FLOCKWATCH / DEPLOYMENT

National Footprint

Two complementary public inventories show where ALPR systems are documented—without pretending deployment records and camera counts are the same thing.

EFF AtlasOpenStreetMappublic lower bounds

There is no complete public national registry of automated license-plate readers. Flockwatch therefore uses two inventories with different units.

EFF Atlas of Surveillance

The downloaded Atlas snapshot contains 15,071 surveillance-technology records. Filtering Technology == Automated License Plate Readers yields 4,084 records across the fifty states and District of Columbia. Each row documents an agency or jurisdiction's adoption based on a linked public source.

An Atlas row is not a camera. A statewide agency row may represent a large fleet; a local row may represent one pilot. The data are best used to study documented adoption, vendor naming, and geographic coverage—not hardware totals.

Flock Safety appears in 2,629 ALPR rows (64.4%). That is strong representation in the Atlas corpus, not a commercial market-share estimate.

Atlas vendor record counts Vendor-field records, not installed devices. Unknown and multi-vendor records remain.

Public camera mapping

Eyes Off Indiana publishes a national state-ranking file derived from public OpenStreetMap observations and 2024 Census population denominators. It contains 113,963 publicly mapped cameras across fifty states, or 33.6 cameras per 100,000 residents.

Publicly mapped cameras per 100,000 residents Publicly mapped camera density. Differences may reflect both deployment and documentation intensity.

This is a lower-bound census. Cameras may be absent because nobody mapped them, because coordinates were unavailable, or because the source's classification rules differ from agency records. Conversely, stale map objects may lag removals.
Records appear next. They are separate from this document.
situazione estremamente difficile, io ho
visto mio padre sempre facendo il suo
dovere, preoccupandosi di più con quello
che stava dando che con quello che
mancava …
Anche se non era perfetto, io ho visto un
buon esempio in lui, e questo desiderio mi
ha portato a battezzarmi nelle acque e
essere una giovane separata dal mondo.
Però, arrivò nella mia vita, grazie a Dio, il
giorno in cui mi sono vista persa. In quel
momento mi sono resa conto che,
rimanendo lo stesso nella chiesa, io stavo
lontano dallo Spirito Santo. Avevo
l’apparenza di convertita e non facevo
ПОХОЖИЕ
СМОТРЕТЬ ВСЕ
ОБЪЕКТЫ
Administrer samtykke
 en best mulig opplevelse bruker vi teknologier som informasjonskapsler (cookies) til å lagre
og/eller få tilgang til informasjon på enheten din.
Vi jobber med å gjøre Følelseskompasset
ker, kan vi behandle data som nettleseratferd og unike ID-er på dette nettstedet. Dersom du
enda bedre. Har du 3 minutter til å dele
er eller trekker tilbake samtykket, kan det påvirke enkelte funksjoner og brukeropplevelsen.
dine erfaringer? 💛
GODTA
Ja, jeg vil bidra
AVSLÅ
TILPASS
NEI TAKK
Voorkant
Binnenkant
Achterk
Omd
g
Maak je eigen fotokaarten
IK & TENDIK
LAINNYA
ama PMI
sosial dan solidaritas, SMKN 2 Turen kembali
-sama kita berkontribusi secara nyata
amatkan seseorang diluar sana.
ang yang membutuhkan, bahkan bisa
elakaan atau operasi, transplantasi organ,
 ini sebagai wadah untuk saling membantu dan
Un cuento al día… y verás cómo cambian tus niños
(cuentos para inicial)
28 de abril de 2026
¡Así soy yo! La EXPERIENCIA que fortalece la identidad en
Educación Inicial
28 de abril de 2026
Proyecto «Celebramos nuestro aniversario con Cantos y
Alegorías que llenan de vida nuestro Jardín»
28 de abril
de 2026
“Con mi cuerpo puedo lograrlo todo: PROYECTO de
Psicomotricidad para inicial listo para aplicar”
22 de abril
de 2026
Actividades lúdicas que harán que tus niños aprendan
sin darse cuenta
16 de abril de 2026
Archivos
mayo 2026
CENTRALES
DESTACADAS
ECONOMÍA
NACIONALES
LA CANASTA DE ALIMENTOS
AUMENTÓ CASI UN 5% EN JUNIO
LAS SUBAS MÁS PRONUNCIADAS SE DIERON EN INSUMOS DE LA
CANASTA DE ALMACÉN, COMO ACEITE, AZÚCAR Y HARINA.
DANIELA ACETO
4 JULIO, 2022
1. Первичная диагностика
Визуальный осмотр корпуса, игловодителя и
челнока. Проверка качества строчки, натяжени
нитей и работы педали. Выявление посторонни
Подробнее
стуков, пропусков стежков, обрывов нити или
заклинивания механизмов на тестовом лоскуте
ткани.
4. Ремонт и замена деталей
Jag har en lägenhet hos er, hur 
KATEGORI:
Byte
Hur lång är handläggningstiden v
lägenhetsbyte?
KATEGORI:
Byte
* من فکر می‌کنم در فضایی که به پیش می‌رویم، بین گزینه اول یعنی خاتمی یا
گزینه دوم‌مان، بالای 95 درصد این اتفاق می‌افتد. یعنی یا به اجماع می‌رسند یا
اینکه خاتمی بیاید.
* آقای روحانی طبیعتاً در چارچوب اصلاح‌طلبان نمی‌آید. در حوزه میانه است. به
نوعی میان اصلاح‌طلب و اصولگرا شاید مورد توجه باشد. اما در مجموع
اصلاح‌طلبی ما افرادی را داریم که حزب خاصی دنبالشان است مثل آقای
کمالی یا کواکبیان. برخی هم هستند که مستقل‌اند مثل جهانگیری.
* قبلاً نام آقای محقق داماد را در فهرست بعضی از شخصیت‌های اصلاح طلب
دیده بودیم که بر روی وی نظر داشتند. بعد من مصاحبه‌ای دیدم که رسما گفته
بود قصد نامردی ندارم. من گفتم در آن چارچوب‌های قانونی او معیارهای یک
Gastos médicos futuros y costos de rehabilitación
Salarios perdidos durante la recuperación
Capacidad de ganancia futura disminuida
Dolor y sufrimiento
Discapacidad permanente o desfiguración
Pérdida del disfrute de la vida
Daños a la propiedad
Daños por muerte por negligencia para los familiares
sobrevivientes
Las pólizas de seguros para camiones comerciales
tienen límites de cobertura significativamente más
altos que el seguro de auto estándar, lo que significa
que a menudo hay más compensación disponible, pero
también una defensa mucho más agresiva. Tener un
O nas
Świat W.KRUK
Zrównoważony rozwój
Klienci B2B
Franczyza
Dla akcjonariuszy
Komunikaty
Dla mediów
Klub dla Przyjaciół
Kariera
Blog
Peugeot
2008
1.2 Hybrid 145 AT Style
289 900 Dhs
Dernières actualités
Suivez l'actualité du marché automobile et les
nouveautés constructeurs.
What public transparency portals add

Agency portals can expose camera counts and recent detection volumes without exposing individual vehicle movements. In the Indiana portal sample used here:

UnitPublicly reported value
Agencies18
Cameras189
30-day detections3,920,631
Detections per camera per day691.5

The sample is not nationally representative. It does show how quickly a relatively small group of cameras can create millions of records.

Why this matters

Scale changes the character of a technology. A single roadside observation is ephemeral. A dense, networked, historically searchable collection can reveal routes, associations, worship, medical visits, protest attendance, and recurring patterns. The legal system has not yet supplied a uniform rule for when that aggregation becomes a Fourth Amendment search.